Лена кипит. Пыхтит, кусает губы, нанося урон своей "неземной красоте".

— Ах, ты... Я тогда... Я скажу Вове, что ты ко мне приставал!

Литвин не выдерживает и фыркает. Это даже не детский сад. Это ясли!

— Да! И еще я скажу... что ты пытался меня... изнасиловать!!!

Давно его так не веселили. Он смеялся так, что слезы выступили. Лена смотрела на его веселье, кипя от негодования.

— Тебе конец, Артемчик!

— Ох, Лена, Лена, — качает головой. — Неужели ты думаешь, что твой Вова тебе поверит?

— Он меня любит!

— Это, конечно, характеризует его не с самой лучше стороны... — Лена наморщила идеально гладкий лобик, пытаясь понять сказанное. — Я общался с твоим Вовой. Нормальный мужик, голова на плечах есть. Он совершенно точно не поверит, что такую, как ты... — Артем смерил ее красноречивым взглядом, — кто-то будет насиловать. Ты ж сама предлагаешь всем...

Он успел перехватить ее руку с длинными ногтями, летевшую к его щеке. Крепко сжал запястье. Зафиксировал взгляд.

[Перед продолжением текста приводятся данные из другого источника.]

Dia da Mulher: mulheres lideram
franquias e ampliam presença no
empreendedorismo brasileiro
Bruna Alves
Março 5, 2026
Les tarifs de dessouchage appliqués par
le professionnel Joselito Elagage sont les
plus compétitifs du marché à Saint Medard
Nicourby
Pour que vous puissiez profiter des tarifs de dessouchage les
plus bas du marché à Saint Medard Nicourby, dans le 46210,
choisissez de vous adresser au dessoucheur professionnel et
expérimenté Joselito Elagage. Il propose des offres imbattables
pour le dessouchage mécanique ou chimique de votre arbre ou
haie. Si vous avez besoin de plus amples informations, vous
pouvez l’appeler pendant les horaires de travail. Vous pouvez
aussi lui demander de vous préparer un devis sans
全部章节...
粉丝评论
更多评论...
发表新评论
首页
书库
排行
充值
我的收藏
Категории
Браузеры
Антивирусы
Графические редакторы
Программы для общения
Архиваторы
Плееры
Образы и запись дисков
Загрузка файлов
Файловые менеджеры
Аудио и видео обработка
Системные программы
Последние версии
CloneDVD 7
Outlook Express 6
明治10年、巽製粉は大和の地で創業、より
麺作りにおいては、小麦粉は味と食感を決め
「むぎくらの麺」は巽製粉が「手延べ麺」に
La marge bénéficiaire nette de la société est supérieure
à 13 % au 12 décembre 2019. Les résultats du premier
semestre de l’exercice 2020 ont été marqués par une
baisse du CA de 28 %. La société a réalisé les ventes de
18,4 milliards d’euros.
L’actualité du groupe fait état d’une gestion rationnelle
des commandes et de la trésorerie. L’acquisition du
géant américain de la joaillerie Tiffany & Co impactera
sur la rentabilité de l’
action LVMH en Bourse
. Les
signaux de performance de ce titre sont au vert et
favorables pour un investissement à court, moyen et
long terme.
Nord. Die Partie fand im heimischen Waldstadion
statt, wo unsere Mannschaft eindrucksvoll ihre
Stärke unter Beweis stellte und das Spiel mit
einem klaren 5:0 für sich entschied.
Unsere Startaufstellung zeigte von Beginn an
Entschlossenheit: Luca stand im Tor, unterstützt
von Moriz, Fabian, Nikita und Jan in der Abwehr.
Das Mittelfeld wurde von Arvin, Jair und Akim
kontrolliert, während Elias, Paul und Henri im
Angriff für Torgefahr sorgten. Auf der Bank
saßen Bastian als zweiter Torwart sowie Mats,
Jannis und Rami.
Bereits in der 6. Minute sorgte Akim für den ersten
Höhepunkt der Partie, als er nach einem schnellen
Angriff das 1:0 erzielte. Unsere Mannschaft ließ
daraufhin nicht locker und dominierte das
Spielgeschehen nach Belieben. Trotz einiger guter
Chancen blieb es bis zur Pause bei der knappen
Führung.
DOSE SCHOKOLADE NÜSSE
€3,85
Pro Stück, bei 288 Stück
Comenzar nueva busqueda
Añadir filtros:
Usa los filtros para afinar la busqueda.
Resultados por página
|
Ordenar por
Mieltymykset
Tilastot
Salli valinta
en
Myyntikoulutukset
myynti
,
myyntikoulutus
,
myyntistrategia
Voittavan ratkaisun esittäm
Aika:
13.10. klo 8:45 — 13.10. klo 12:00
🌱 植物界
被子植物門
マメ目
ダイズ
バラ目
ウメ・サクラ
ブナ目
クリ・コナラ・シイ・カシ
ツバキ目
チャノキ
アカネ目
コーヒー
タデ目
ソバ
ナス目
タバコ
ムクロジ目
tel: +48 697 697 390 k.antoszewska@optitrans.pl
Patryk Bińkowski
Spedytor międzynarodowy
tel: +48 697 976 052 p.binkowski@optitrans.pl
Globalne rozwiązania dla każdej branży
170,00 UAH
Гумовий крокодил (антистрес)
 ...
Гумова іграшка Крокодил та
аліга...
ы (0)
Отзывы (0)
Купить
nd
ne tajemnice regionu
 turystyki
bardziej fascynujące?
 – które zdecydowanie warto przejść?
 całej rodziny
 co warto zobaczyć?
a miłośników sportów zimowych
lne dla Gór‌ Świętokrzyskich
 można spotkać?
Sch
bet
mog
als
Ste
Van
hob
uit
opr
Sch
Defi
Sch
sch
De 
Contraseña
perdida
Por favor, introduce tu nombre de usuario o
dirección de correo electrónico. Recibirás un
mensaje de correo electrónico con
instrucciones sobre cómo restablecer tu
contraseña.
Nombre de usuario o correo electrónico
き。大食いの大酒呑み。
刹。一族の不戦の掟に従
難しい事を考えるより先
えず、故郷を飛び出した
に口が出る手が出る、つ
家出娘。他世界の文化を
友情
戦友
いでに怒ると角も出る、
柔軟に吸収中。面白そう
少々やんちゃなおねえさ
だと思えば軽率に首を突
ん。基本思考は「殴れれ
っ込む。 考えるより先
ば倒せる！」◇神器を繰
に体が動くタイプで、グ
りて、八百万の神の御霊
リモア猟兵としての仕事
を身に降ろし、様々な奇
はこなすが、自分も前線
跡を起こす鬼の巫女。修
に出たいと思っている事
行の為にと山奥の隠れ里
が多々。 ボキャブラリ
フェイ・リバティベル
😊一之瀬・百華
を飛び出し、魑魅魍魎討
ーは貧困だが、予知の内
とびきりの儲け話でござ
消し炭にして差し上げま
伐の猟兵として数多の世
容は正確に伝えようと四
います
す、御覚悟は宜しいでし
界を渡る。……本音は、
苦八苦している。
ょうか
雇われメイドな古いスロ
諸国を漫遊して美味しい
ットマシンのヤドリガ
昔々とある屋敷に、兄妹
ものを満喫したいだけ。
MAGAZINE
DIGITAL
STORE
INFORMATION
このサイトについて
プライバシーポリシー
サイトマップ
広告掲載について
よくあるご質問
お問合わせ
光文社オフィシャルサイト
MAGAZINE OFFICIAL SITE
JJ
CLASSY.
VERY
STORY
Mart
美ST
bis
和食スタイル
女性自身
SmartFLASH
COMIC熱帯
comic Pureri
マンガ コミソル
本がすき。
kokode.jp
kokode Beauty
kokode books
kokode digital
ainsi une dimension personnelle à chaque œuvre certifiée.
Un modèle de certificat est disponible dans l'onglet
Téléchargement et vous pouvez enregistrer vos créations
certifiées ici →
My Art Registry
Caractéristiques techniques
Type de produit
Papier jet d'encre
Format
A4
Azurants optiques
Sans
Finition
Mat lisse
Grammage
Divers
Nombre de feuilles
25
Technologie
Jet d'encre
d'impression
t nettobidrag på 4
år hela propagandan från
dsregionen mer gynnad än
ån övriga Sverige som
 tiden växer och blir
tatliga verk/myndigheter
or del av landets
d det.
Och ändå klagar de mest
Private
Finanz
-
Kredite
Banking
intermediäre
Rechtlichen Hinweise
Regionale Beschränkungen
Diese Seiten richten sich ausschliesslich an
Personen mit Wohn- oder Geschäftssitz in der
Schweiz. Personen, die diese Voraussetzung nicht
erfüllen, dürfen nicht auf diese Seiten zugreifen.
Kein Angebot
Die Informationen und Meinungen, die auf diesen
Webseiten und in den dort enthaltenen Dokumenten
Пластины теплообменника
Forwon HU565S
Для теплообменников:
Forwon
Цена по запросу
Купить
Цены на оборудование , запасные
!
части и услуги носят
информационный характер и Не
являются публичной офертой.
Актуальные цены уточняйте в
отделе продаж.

— Мой тебе совет, Леночка. Поднимай свою задницу со стула и дуй в гостиницу. И жди там своего... папика. Приедет — порадуй его хороший минетом. И не заикайся Вове про этот бред с приставанием и изнасилованием. Он тебе не поверит. А может и пинка наладить. Ты... держись за своего Вову. А то ведь он и другую себе найдет, — отпустил ее руку, Лена стала тут же судорожно растирать запястье. — Беги, детка. За твой глинтвейн я заплачу.

Оставшись в одиночестве, заказал себе чашку двойного экспрессо. В том, что Лена и не подумает реализовывать свои бредовые фантазии, он бы уверен. Лишь кольнуло сожаление, что он был чрезмерно груб. Напустился на головой убогое чудо, надо ж было понимать, с кем говорит. С другой стороны, пар выпускать надо всем, даже профессиональным психологам. Блин, когда уже Алька приедет?! Задолбался он, то одно, то другое...

_____________

*скипасс — абонемент. Трехдневный скипасс - абонемент, дающий право пользования подъемниками в определенном регионе катания на три дня, без ограничений числа подъемов.

** Sache — "черная" (по общепринятой в Европе система цветной системы классификации трас — для экспертов ) трасса Тиня.

***"жамбон" (фр. Jambon) — окорок. Слэнговое выражение, которым лыжебордеры именуют свои ножки. Так же часто используется устойчивое словосочетание "жамбоны как у слона". Что неизбежно при определенном уровне катания.

Глава 20. Рождественско-Новогодняя.

О милом европейском обычае дарить на Рождество подарки он забыл. И вспомнил о нем, когда проснулся рождественским утром от того, что ему на грудь водрузили коробку, затянутую красным клетчатым, с кокетливым красным бантом сверху.

— Счастливого рождества, Арти!

Хотелось выругаться на европейцев с их дурацкими традициями и на себя заодно, за свою забывчивость и недальновидность. У него-то никакого подарка для Арлетт нет и в помине! Вместо этого изобразил благодарную улыбку.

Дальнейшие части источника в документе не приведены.